Book Review: Canada, Richard Ford (HarperCollins, 2012)

canada-hc-c-1 Richard Ford won the 1996 Pulitzer Prize  for his novel, Independence Day (Knopf, 1995). Canada was his most recent release two years ago when I picked up this title. It had taken a few attempts for me to start and finish this book but i’m glad I finally did.

Like many of the authors I appreciate, Ford creates an engaging depth of character and richness of time and place. Canada is set partly in Montana and partly in Saskatchewan in the 1950’s. Ford’s research and ability with detail brought them vividly to life.

One of the distinguishing qualities of Ford’s storytelling is his playfulness with timelines. He used to satisfying effect, a non-linear narrative that started with the end and invested most of the storytelling in the journey of how it came to be. This was not only true for the overall arc of the story but also for subplots within the book. There was anticipation and suspense but it was often followed by a plot revelation much earlier than the reader expected. These tactics somehow made the book more enjoyable to read, as if the author was giving us a break from the long work of getting through the story.

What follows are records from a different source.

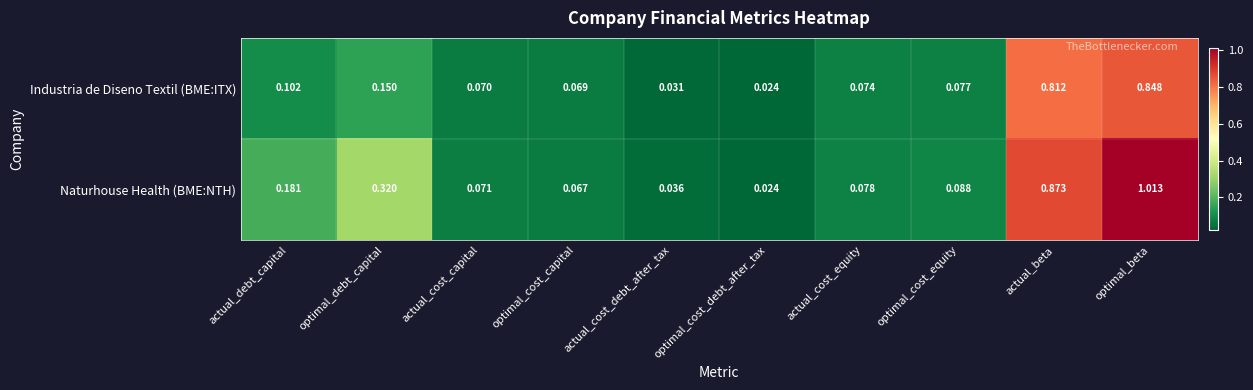

At optimal_beta, list the series in order from largest to smallest.

Naturhouse Health (BME:NTH), Industria de Diseno Textil (BME:ITX)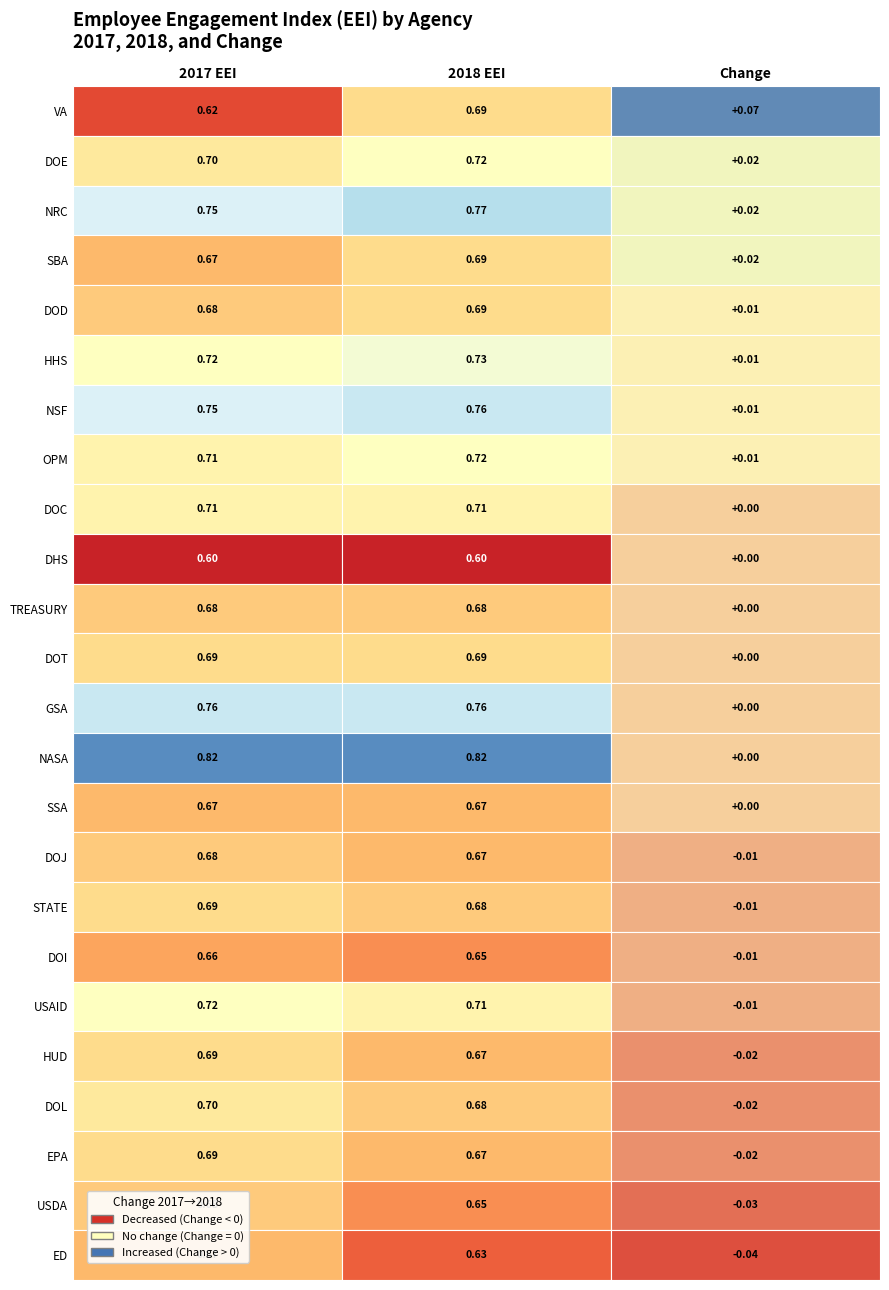

Between 7 and 10, which is larger?

7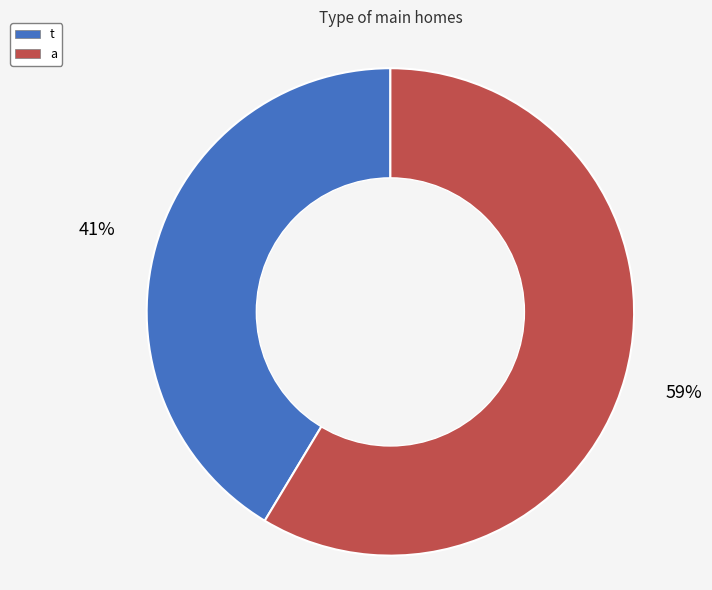

Is there a majority slice in this chart?

Yes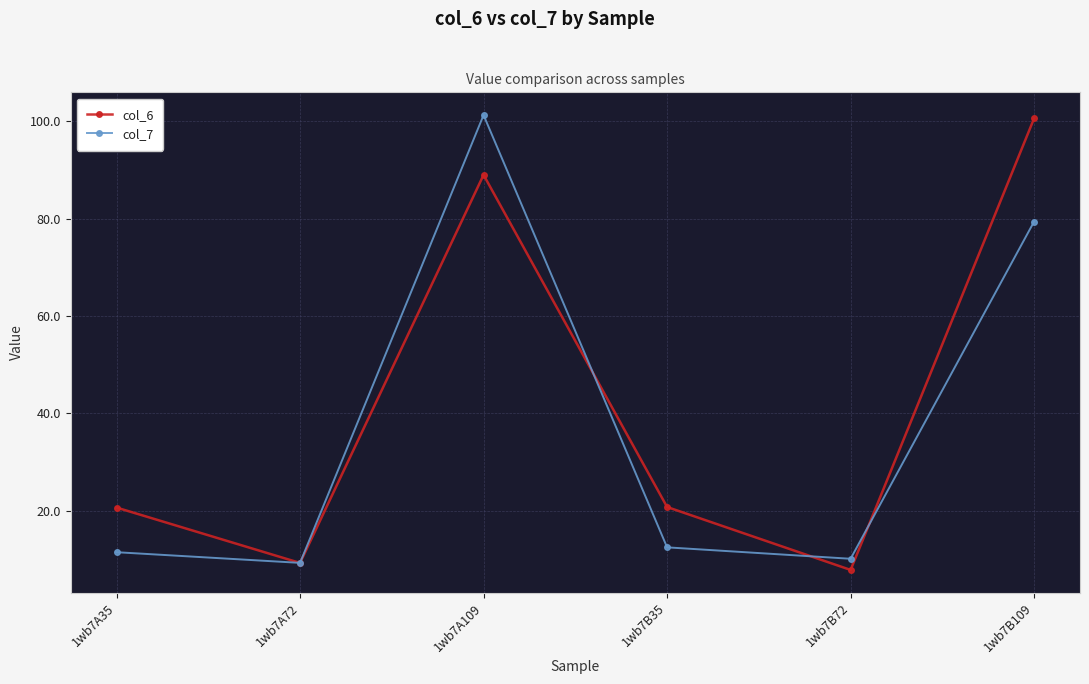

Rank the series at 1wb7A109 from lowest to highest value.

col_6, col_7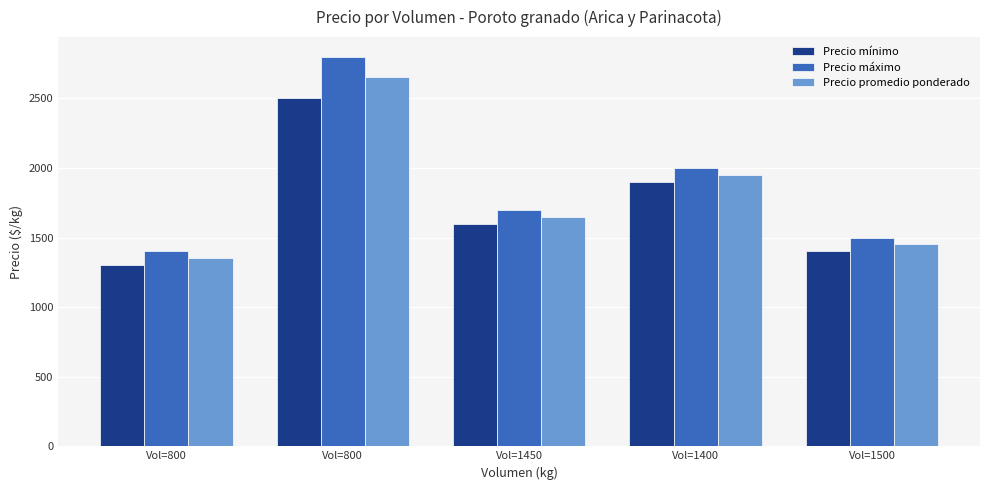

Between Vol=1450 and Vol=1400, which series saw the biggest shift?

Precio mínimo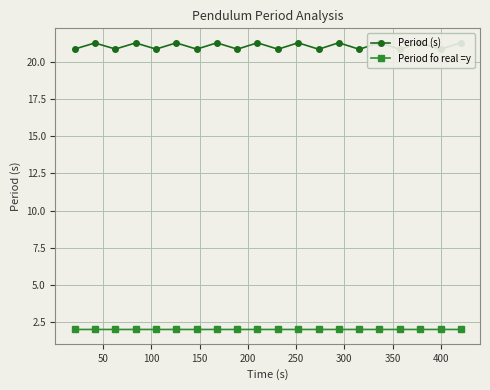

What is the highest value of the Period fo real =y series?

2.0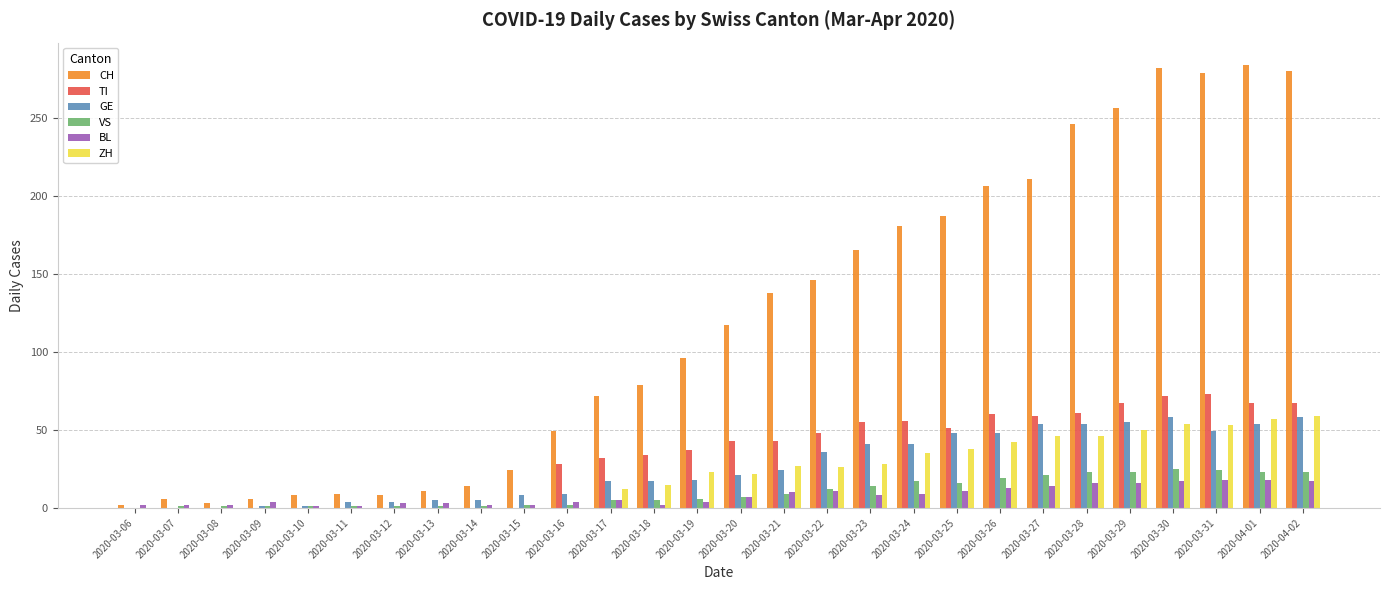

What is the highest value of the TI series?

73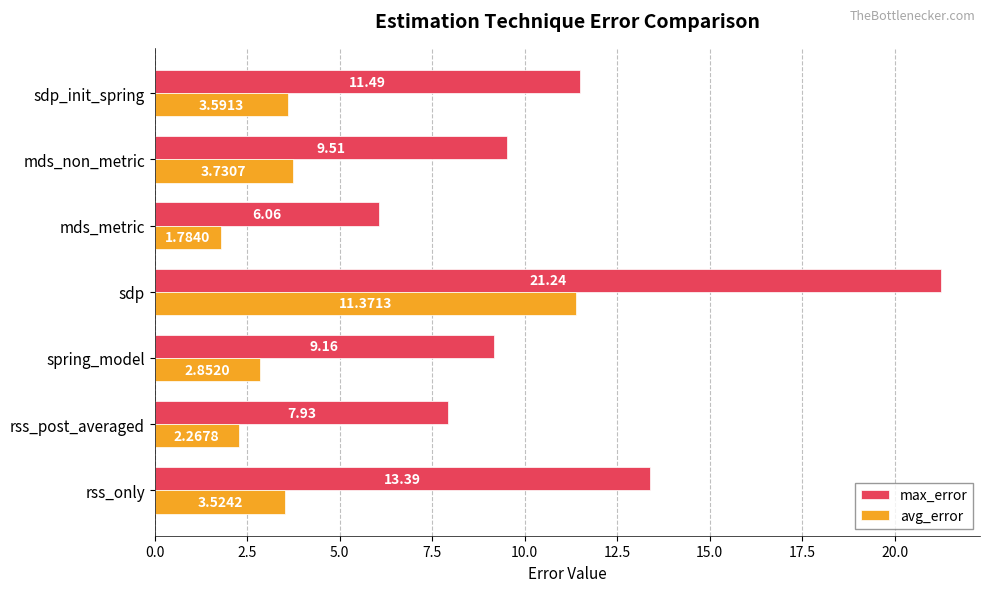

At which label is avg_error closest to 6?

mds_non_metric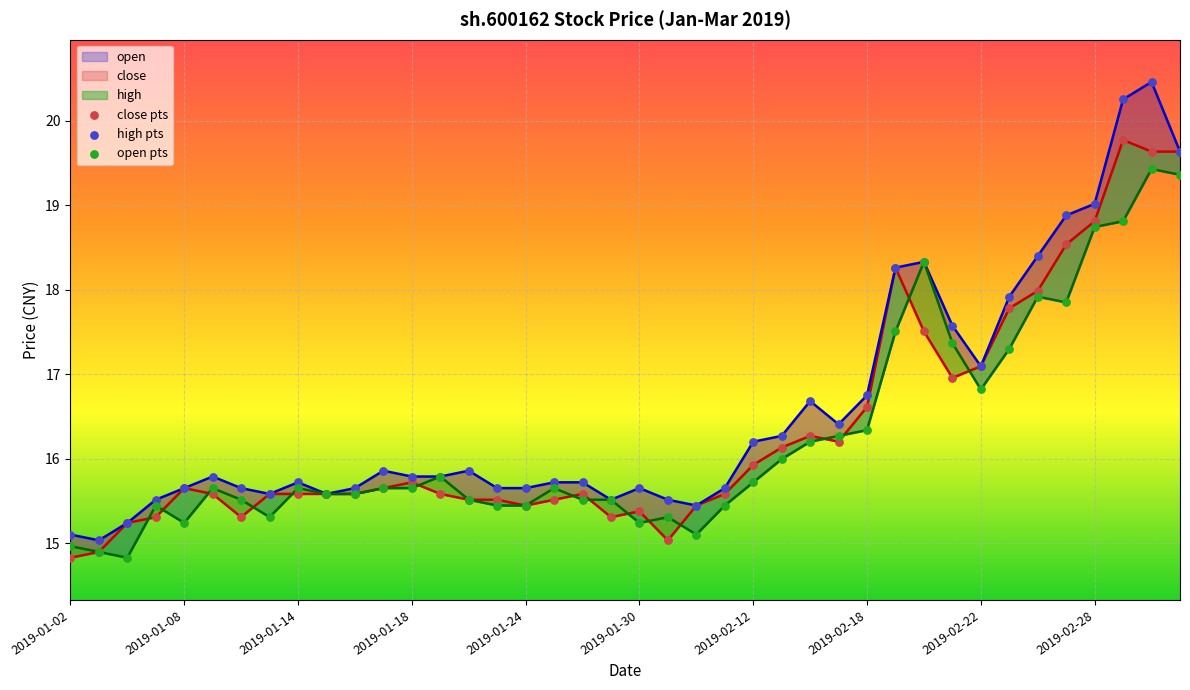

Which series has the largest Y range (max minus min)?

high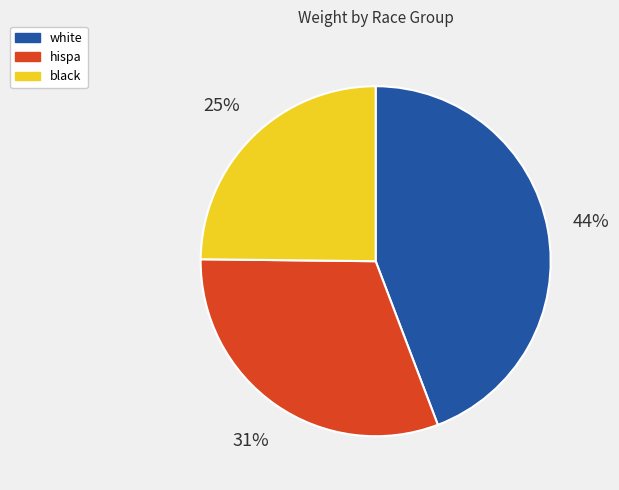

To the nearest percent, what portion does white represent?

44%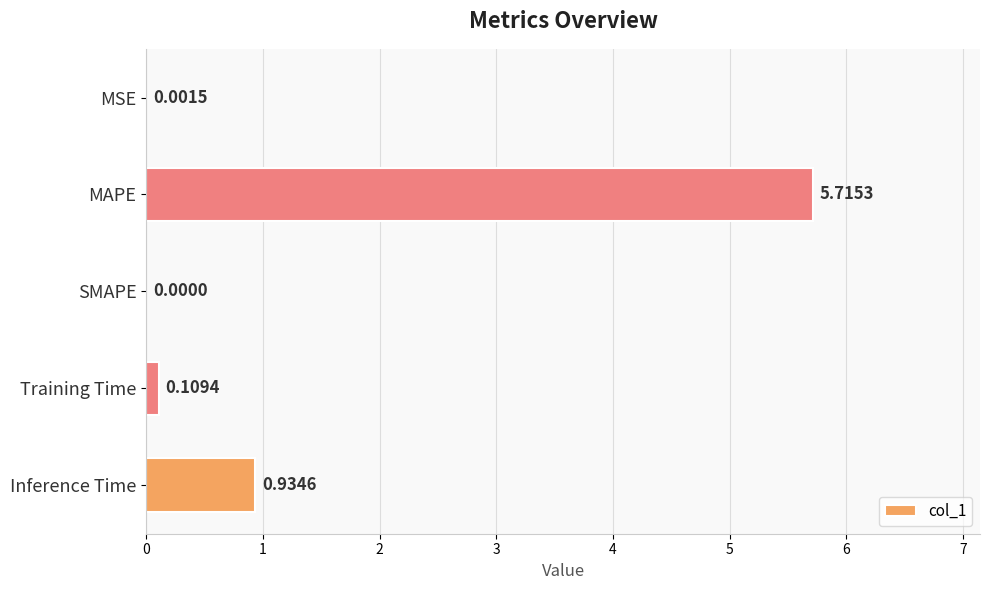

What is the sum of all values?

6.8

Written in three parts, the book transforms from an immersion in character and place to a faster-paced thriller — not the Ludlum variety but the stakes do get higher and the pages start turning faster in the latter half of the second part.

In this excerpt, the protagonist, Del Parsons, describes the experience of he and his sister, Berner, in their hometown of Great Falls Montana, after their parents’ arrest for bank robbery:

It’s a good measure of how insignificant we were, and of the kind of place Great Falls was, that no one came to see about us, or to get us and transport us to someplace safe. No juvenile authorities. No police. No guardians to take responsibility for our welfare. No one ever searched the house while I was there. And when no one does that — notices you — then people and things quickly get forgotten and drift away. Which is what we did. My father was wrong about many things; but about Great Falls he wasn’t. People there didn’t want to know us. They were willing to let us disappear if we would.

Berner and I walked home that Monday by a different route. We felt different now — possibly we each felt freer in our own way. We walked up to Central past the post office and down toward the river, along by the bars and pawn shops, a bowling alley, the Rexall, and the hobby shop where I’d bought my chess men and my bee magazines. The street was bustling and noisy with traffic. But, again, I didn’t feel anyone staring at us. School hadn’t started. We weren’t out of place. A boy and his sister walking back across the bridge in the sunny breeze, the river sweet and rank on a late morning in August — no one would think: These are those kids whose parents went to jail. They need to be looked after and protected.

Canada, chapter 38

I’m glad I stuck with this book through my many fits and starts. It’s a testament to the richness of character that allowed me to come back to it after many months of being away and reading on without much need for review.

Richard Ford’s newest book, Let Me Be Frank with You (Ecco/Harper Collins) is a collection of four novellas set during Hurricane Sandy. It is set to release in November 2014.